By Robyn McKibbin, Esq.

The National Labor Relations Board (“NLRB”) is a federal agency vested with the power to prevent and remedy violations of the National Labor Relations Act committed by employers and unions. The NLRB investigated allegations that some of McDonald’s 3,000 franchisees violated employees’ rights concerning organizing activities. The NLRB’s General Counsel authorized Regional Directors to name McDonald’s, USA, LLC, as a joint employer in complaints pending before the NLRB. The heightened scrutiny is in response to demonstrations by fast-food workers calling for higher wages, better employment conditions, and the right to organize. If McDonald’s is held responsible for the employment decisions of its franchisees, the NLRB would make it far easier for labor organizers to turn 14,000 restaurants into one huge union shop.

The pronouncement ignores decades of franchise law in the U.S. and threatens the success and job growth of thousands of small business owners. Generally, under a written contract, a franchisee is an independent contractor and not an employee of the franchisor. Whether a franchisor rises to the level of a joint employer and, thus, jointly and severally liable for unlawful employment practices, depends on the franchisor’s right to control the manner and means of the franchisee’s business. If the franchisor has substantial control over the local operations, including day-to-day operations and employee discipline, it may be held liable for the actions of the franchisee and/or its employees.

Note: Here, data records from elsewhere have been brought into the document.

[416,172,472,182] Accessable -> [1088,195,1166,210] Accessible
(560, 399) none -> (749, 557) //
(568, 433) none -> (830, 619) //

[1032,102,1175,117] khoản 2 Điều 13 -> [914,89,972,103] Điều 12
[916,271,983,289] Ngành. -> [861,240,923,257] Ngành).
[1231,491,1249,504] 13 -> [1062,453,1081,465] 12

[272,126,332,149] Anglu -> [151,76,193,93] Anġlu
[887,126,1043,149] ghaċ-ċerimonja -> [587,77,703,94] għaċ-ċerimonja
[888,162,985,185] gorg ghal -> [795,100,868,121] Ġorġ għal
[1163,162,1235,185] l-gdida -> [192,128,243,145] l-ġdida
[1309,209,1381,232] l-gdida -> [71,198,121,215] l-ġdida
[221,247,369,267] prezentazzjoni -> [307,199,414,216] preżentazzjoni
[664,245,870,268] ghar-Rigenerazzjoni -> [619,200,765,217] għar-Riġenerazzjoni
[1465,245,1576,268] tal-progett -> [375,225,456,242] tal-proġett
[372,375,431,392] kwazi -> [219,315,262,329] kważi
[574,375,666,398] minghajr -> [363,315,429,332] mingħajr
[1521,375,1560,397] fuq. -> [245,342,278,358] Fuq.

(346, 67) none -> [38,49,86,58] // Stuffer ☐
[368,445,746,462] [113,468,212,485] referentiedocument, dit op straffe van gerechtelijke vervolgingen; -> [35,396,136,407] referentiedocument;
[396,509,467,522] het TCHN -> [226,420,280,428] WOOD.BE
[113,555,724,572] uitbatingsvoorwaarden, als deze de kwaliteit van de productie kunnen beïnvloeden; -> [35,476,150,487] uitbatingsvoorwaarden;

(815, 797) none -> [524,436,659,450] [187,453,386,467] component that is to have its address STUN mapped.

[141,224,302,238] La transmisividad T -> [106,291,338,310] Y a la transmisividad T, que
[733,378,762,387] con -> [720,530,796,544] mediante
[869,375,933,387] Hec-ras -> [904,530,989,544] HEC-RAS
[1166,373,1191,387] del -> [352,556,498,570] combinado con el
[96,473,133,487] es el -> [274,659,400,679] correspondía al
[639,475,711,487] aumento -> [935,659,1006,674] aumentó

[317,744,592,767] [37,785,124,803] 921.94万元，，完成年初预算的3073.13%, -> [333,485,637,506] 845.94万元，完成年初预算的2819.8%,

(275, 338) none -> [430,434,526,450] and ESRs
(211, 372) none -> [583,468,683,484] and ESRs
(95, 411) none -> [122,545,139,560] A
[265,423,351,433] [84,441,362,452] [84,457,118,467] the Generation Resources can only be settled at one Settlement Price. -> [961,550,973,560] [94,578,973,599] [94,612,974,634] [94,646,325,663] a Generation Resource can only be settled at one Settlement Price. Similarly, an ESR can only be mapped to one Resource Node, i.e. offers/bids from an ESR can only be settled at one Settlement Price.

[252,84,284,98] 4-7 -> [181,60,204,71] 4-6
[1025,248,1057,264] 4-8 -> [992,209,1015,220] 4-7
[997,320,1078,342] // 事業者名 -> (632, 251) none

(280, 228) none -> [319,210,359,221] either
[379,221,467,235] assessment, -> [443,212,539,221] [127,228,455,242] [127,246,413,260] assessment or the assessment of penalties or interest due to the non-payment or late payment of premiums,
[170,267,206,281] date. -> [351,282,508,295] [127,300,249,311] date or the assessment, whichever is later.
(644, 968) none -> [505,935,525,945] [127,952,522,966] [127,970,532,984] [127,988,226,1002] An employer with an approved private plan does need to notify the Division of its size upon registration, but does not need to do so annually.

Clearly, franchisors have an interest in maintaining the integrity of its enterprise and may exercise certain control over a franchisee to protect its brand without triggering vicarious liability exposure. Examples include control of its trademarks, trade name, goodwill, products and quality of services, service mark, logo type, or advertising.

Importantly, the General Counsel’s decree is not the same as a binding NLRB ruling. Enforcement or review of NLRB rulings must be submitted to the federal Court of Appeals. McDonald’s will have to defend the NLRB charges and then seek relief from a federal court. So, this battle has just begun.